(Action item)
List every line in the records below that contains the string "Headmax".

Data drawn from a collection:
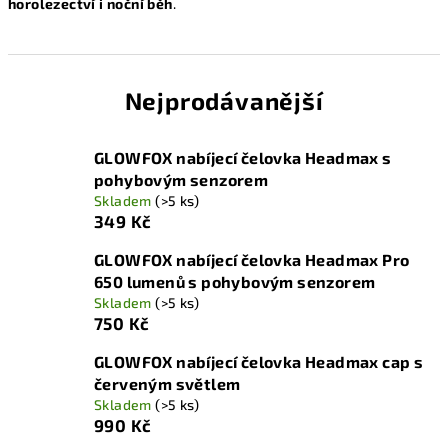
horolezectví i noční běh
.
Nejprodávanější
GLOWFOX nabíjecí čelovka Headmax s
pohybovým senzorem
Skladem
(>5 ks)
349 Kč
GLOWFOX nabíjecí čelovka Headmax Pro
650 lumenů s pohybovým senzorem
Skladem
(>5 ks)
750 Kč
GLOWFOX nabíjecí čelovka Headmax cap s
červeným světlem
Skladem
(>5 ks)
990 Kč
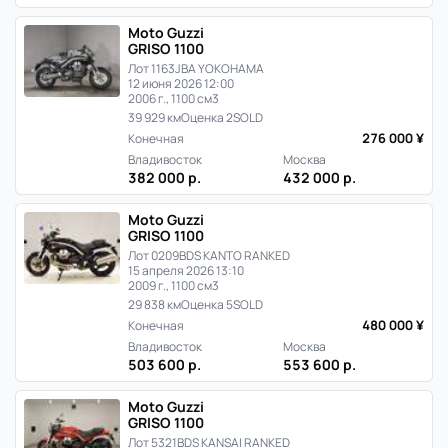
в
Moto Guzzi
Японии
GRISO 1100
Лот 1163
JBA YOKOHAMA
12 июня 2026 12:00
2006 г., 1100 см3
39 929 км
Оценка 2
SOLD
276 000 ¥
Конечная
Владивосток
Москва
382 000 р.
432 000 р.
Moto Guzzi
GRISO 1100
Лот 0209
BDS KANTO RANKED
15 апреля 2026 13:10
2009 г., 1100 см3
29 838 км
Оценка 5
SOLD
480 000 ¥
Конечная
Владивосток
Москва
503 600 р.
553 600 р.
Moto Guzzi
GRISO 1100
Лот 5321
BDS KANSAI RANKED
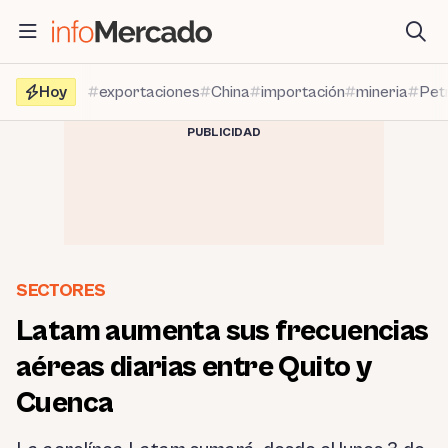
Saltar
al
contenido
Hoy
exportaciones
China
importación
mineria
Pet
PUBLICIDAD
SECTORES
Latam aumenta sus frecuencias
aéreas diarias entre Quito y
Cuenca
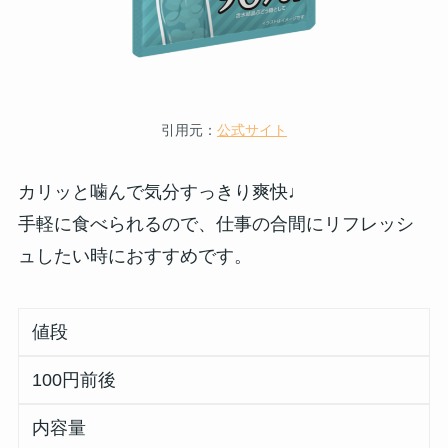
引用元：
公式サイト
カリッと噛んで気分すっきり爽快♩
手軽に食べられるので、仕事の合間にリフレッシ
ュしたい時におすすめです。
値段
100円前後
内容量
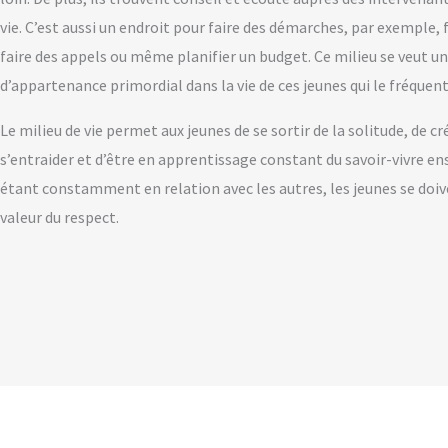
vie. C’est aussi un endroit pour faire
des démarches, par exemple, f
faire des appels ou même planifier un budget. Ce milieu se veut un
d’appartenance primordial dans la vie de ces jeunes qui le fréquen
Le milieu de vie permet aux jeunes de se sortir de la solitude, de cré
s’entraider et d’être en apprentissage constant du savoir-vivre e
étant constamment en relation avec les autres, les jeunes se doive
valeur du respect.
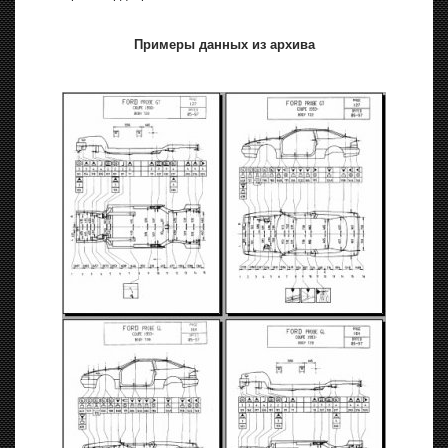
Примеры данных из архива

(The completed task)
GLOWFOX nabíjecí čelovka Headmax s
GLOWFOX nabíjecí čelovka Headmax Pro
GLOWFOX nabíjecí čelovka Headmax cap s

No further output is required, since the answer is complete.